#### [REQUISITOS]
(a) No texto sobre a leitura crítica de livros de ciência, qual obra de Stephen Hawking foi lida na juventude?
(b) Reescreva de forma mais curta o parágrafo do texto sobre a leitura crítica de livros de ciência que começa com "Não é porque alguém publicou um livro", mantendo os fatos principais.
(c) Dê continuidade ao texto sobre a leitura crítica de livros de ciência a partir do ponto em que ele termina.

#### [PÁGINA]
Não é porque alguém publicou um livro que seu conteúdo seja certo, ou correto, no seu todo ou em parte. A primeira vez que tive essa lição foi ao ler Uma Breve História do Tempo, de Stephen Hawking, ainda na juventude. Fiquei fascinado com o texto e explicações. Alguns anos depois, conheci um astrofísico israelense. Durante nossa conversa, falei do texto com entusiasmo, e ele recebeu meu comentário com uma careta. Fiquei sem entender, e ele me explicou que nem tudo no texto necessariamente tinha suporte em evidências científicas da época, que haviam algumas especulações um pouco exageradas, que deveriam ser mais consideradas como opiniões pessoais. Eu não era versado em astrofísica, e por isso não podia identificar essas peculiaridades. Mesmo assim, a lição ficou. Guardei essa observação comigo e aplico em tudo que leio hoje em dia.

Meu treinamento foi paulatino. Você com certeza não precisa desse filtro quando está lendo uma ficção. Sem problema algum. Agora, quando você encara um livro que se propõe a falar sobre ciência, é necessário um discernimento. E você cria o discernimento durante a leitura, fria e pensada. Eu aplicava meus conhecimentos de faculdade (e os livros texto) para confirmar ou desconfiar de certas afirmações. Era trabalhoso, mas pelo menos me mantinha menos propenso a acreditar cegamente em qualquer afirmação somente porque ela está escrita, e no formato de livro. Quando você pega um leitor honesto, ele reconhece que parte do que está escrevendo são suas opiniões, e elas podem estar certas, assim como podem estar erradas. Um pensamento muito prudente, que aumente sua confiabilidade sobre o texto.

#### [DADOS FORNECIDOS]
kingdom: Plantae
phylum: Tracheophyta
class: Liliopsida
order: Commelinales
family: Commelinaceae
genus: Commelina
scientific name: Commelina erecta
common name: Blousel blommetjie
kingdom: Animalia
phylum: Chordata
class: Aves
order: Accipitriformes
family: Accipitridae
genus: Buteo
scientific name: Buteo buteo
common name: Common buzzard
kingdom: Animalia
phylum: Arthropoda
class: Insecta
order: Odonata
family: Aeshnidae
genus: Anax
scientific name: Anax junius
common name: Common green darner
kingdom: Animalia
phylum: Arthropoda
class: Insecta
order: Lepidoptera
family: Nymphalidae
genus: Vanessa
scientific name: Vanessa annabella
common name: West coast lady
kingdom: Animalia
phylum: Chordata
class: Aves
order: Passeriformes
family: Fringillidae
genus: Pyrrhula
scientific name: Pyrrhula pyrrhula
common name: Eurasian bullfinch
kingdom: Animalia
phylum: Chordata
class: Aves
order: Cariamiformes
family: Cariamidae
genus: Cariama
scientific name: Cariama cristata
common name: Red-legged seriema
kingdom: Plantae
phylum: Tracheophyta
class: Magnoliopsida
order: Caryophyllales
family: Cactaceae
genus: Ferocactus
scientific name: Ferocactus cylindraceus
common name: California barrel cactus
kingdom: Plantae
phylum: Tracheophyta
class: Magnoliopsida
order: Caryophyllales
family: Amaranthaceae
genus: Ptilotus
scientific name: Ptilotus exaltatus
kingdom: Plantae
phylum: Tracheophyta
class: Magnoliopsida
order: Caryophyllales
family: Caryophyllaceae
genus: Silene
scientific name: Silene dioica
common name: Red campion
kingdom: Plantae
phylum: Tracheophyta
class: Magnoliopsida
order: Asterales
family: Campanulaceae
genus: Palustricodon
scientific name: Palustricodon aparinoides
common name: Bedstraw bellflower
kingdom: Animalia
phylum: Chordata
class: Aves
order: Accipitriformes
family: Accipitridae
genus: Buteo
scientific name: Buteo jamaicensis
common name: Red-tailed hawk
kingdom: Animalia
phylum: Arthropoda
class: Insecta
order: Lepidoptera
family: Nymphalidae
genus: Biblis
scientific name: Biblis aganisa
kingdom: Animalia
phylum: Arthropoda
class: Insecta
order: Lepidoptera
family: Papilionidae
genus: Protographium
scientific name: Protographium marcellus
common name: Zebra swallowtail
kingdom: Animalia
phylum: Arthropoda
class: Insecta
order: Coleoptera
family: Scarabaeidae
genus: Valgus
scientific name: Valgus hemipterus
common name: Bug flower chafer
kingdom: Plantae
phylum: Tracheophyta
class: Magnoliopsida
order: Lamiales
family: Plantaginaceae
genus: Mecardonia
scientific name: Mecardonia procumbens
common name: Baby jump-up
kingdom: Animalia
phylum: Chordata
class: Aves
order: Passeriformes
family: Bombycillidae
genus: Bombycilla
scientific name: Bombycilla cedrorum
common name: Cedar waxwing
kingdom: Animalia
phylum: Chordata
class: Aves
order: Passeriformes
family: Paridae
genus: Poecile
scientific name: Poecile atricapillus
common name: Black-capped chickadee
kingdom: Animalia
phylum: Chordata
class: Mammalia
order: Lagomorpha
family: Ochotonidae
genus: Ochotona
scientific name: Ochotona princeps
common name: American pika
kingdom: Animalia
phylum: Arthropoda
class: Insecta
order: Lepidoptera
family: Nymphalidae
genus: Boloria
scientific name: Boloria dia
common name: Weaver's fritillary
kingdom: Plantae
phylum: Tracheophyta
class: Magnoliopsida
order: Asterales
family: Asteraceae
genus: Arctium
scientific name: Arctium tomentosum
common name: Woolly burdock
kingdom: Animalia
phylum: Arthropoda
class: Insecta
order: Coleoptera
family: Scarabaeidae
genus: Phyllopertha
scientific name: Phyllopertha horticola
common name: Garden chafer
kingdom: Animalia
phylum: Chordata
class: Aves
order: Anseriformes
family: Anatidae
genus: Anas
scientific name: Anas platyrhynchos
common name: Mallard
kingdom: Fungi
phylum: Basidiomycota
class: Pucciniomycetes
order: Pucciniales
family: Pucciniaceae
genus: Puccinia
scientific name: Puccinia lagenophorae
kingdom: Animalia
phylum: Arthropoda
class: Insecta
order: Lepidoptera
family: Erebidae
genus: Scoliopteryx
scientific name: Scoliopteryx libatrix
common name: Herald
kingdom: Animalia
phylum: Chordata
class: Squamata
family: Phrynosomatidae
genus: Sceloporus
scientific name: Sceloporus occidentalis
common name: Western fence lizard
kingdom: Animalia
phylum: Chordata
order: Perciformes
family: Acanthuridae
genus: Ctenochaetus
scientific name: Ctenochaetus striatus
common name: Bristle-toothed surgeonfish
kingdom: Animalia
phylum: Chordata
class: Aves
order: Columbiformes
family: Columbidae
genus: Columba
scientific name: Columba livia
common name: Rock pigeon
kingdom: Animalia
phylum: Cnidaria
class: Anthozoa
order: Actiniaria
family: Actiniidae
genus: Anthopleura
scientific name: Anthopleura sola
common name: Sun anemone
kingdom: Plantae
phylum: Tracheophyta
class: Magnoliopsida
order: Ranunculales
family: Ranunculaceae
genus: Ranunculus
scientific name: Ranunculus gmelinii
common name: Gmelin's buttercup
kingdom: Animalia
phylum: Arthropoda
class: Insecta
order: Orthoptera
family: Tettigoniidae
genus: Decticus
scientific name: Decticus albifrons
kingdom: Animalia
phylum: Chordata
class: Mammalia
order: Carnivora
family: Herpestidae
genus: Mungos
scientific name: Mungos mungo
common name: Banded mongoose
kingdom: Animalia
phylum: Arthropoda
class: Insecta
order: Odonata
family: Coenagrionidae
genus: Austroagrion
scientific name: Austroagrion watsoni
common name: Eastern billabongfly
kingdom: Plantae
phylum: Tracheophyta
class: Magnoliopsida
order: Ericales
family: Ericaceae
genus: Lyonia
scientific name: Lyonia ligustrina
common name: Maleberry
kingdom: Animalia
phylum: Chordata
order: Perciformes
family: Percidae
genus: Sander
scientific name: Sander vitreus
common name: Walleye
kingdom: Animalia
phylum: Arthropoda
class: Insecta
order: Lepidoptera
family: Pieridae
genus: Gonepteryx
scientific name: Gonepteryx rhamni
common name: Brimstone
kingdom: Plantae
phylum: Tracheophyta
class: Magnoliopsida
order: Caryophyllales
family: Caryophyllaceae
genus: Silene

#### [RESPOSTAS POR TAREFA]
(a) Uma Breve História do Tempo.

(b) Um livro publicado não tem, por isso, conteúdo necessariamente correto. Aprendi isso na juventude, com Uma Breve História do Tempo, de Stephen Hawking, cujas explicações me fascinaram. Anos depois, um astrofísico israelense reagiu com uma careta ao meu entusiasmo. Ele explicou que parte do livro não se apoiava em evidências científicas da época e trazia especulações exageradas, que deveriam ser vistas como opiniões pessoais. Sem formação em astrofísica, eu não conseguia perceber isso. Mesmo assim, guardei a lição e a aplico a tudo o que leio hoje.

(c)
O leitor esponja não se incomoda com esse crivo. Para ele, se a informação está escrita no livro que ele está lendo é porque a informação está certa. Mesmo que isso seja o oposto do que ele aprendeu. Esse pequeno conflito entre o que foi aprendido x o que está no livro é uma coisa que precisa ser administrada. Isso é muito comum especialmente quando encontramos textos pseudocientíficos. A armadilha é justamente alinhar informações cientificamente precisas com informações não confirmadas. E isso é um prato cheio para enganar o leitor esponja. Há livros que são peritos nisso: misturar ciência séria com jargão científico de quinta categoria e criar um monstro de Frankenstein. Incutir a dúvida sobre o leitor e fazê-lo achar razoável questionar evidências científicas, assumindo crenças pseudocientíficas como sendo a melhor alternativa diante da dúvida.

O leitor esponja pode conviver com assuntos diversos de textos diferentes e criar novas realidades. Quando ouço a propaganda de uma rádio dizendo que “nos meios intelectuais italianos, descobriu-se que a concepção da realidade é muito mais auditiva”, eu entendo que essa afirmação é demasiadamente vaga para ser considerada real. Ela não passa de uma propaganda. O leitor esponja entende que realmente “sábios” da Itália se reuniram e chegaram nessa conclusão, e passa a expressar claramente essa afirmaçaõ como algo com tanto peso quanto qualquer alegação cientificamente válida. Ou que “intelectuais suíços” definiram que existem 11 tipos diferentes de realidade no universo.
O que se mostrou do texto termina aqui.